We walked over to the parking lot, got our bikes, and headed to the staging area for the lappers, and waited, and waited and waited. We met a guy by the name of Pat from Atlanta, and talked with him at length during the long hot wait. His daughter works for The Discovery Channel (who was sponsoring this event) and got him hooked into this event. He was a baseball fan, and we talked for a long time about the Braves, Cards, Bonds and the state of the game. Wonderful, wonderful conversation.

During our wait, the race assistants told us over and over again that this was going to be a leisurely ride, taking about fifteen to twenty minutes to make the lap — the race laps were around 5-6 minutes. They reminded us that there were kids in the pack, and that we all needed to be careful, with no speeding or jockeying for position.

We heard the Get Ready! charge and mounted up. Slowly the throng of bikes began to take the track — probably only a thousand or two of us, but still a sizable group nonetheless. We got to the track’s edge, and started to grind the pedals and gears, coming up to speed on the track.

This was the track of Andretti, Earnhardt, Gordon, Unser, Foyt, and so many others, and I was churning along at less than 10% of any of their speeds. I might as well have been moving along at 500mph — it was so amazing. The history started to hit me, and with every pedal stroke, I was more and more overwhelmed with the enormity of what I was being allowed to do.

We pedalled around the track, slowed by a group of pace trucks whose job it was to keep us at a reasonable speed around the track. And then we hit the front stretch, and I was taken with the cavernous beauty of the track. To my right, there were enormous grandstands, and to the left, a smaller set. And in front of me was the scoring pylon, the giant pagoda and several hundred screaming fans in the stands, cheering as we went by. And it was then that we crossed the stripe of bricks, triumphant heroes of our slow lap around the track.

We rounded the corner at turn one, back to our mid-turn entry point where a Speedway police car waited to angle us back to the infield. Our throng of cyclists began chanting Two! Two! Two! and I saw the police car move off the track, and we began a second lap!
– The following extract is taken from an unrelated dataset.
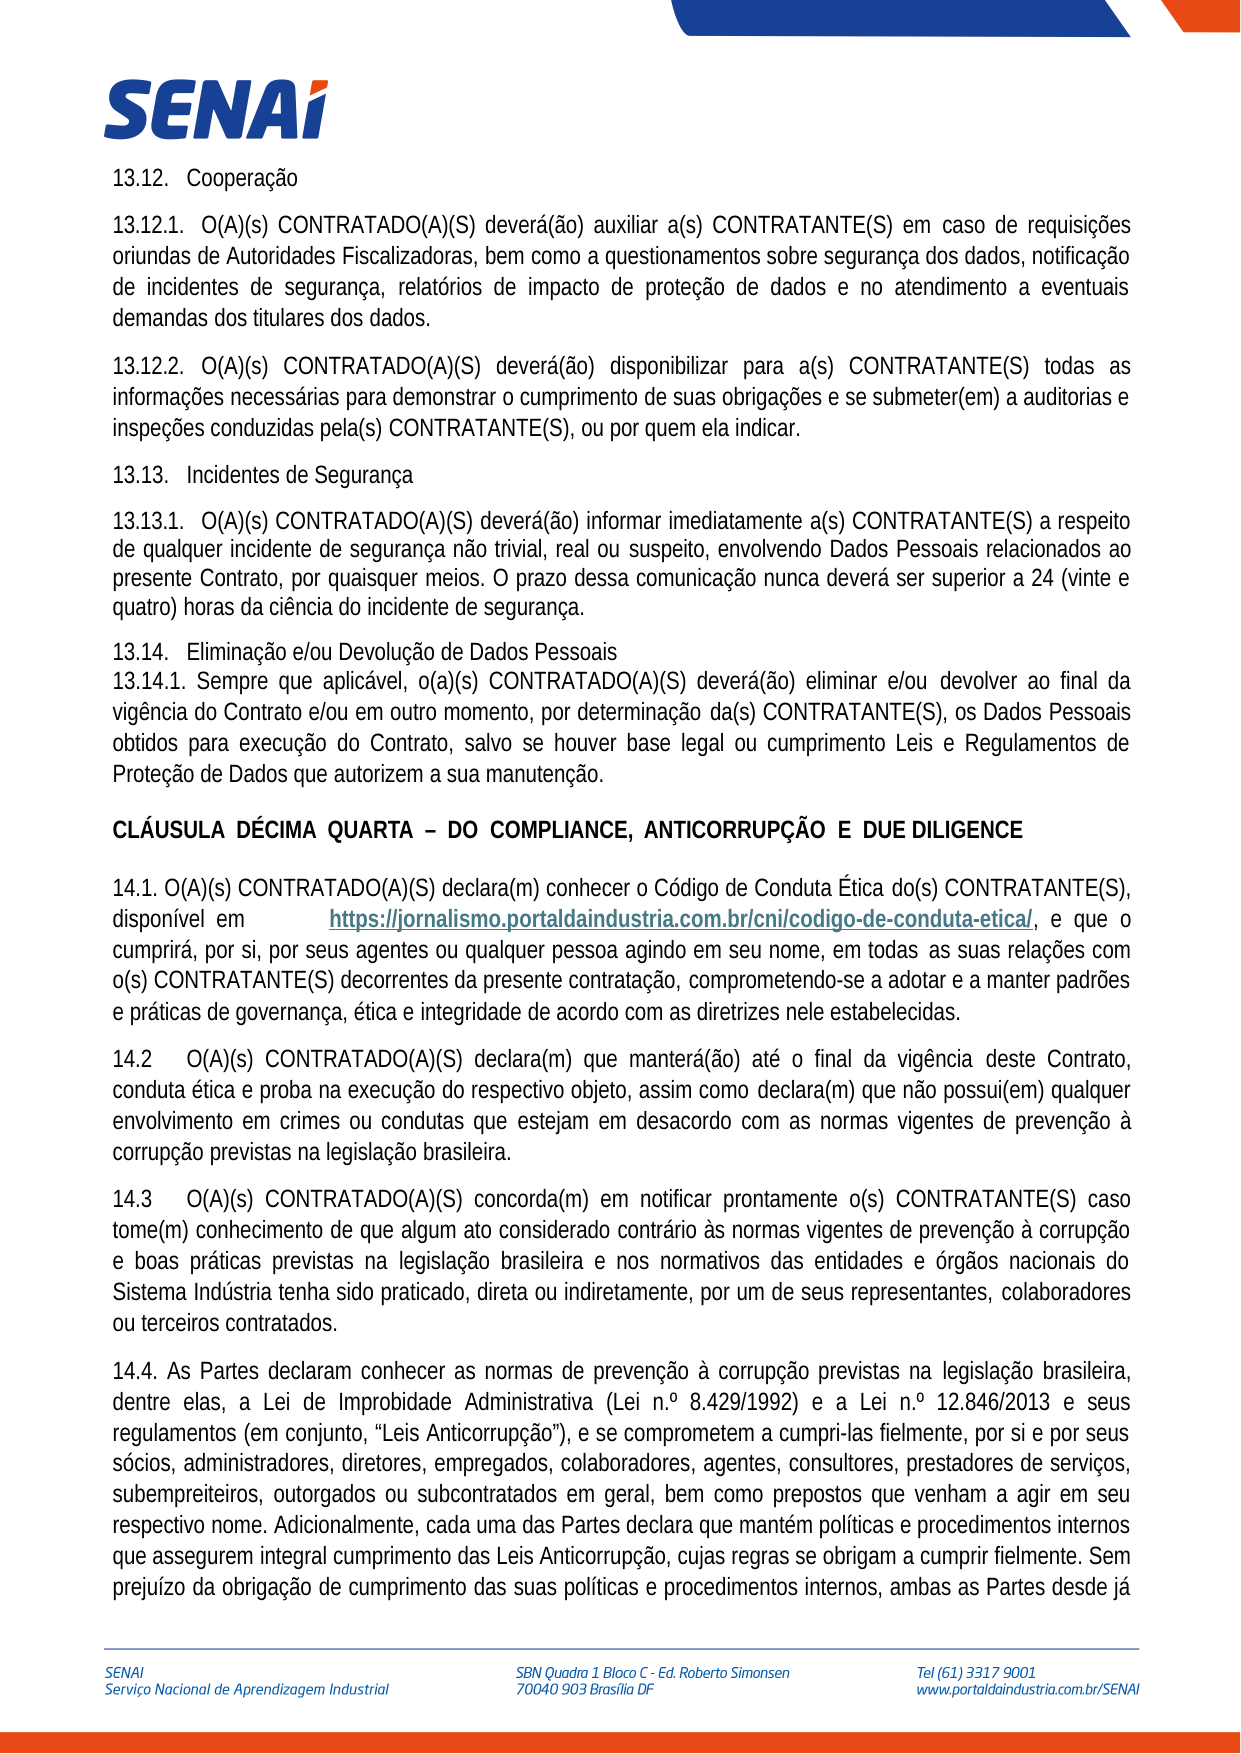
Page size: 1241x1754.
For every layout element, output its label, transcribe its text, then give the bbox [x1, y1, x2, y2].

This time, I revelled in the track, taking on the headwind through the second turn, and just watched the people enjoying the track and this terrific experience. I took The Bandit high up on the bank, and zoomed down to the lowest line — what a rush that was! I saw recumbents, tandems, even a guy with his kid in a seat on his bike. There was even a guy riding along, drinking a Miller Lite on the track. That’s something I wouldn’t expect to see during a race! And once again, we were saluted by the crowd as we crossed the bricks, welcomed like heroes. I’ve never felt that kind of sensation before, and I’m so incredibly happy to have experienced it just this once.

We finished our second lap, and stopped. So many of us were still on the track, high fiving, flying so high from the experience we’d just had. And then there was a flurry of commotion — Lance! There’s Lance! And indeed he was there, pulling a Kulwicki at the track’s edge. The line he was taking was only about five feet from me, so I pedalled up the track, and shook his hand as he went by, thanking him for having us all out for this event.

The funniest thing about that encounter was a group of four 20-something girls, one of whom had shaken Lance’s hand. The whole group of them were jumping up and down, and screaming like little girls. A little too much hero-worship, I’m afraid!

Once we got to the infield, I heard a little kid say to his folks I shook Lance’s hand! That was the good kind of hero-worship, and I’m sure that’ll leave a big impression on that child for some time to come.

After a little shopping, Jeff and I loaded up, and pointed Smokey back toward St. Louis. After I got home, I realized I’d really gotten sunburned at the track. I headed to the next door neighbors, jumped in their pool to get some of the heat out of my skin, and revelled in what I’d just done at Indy.

Yeah, this was a silly thing. I drove 530 miles across two days, just so I could ride 5.5mi on an asphalt surface — certainly not the longest ride of the summer.

It was absolutely the best ride of the summer though, and one I’ll never forget.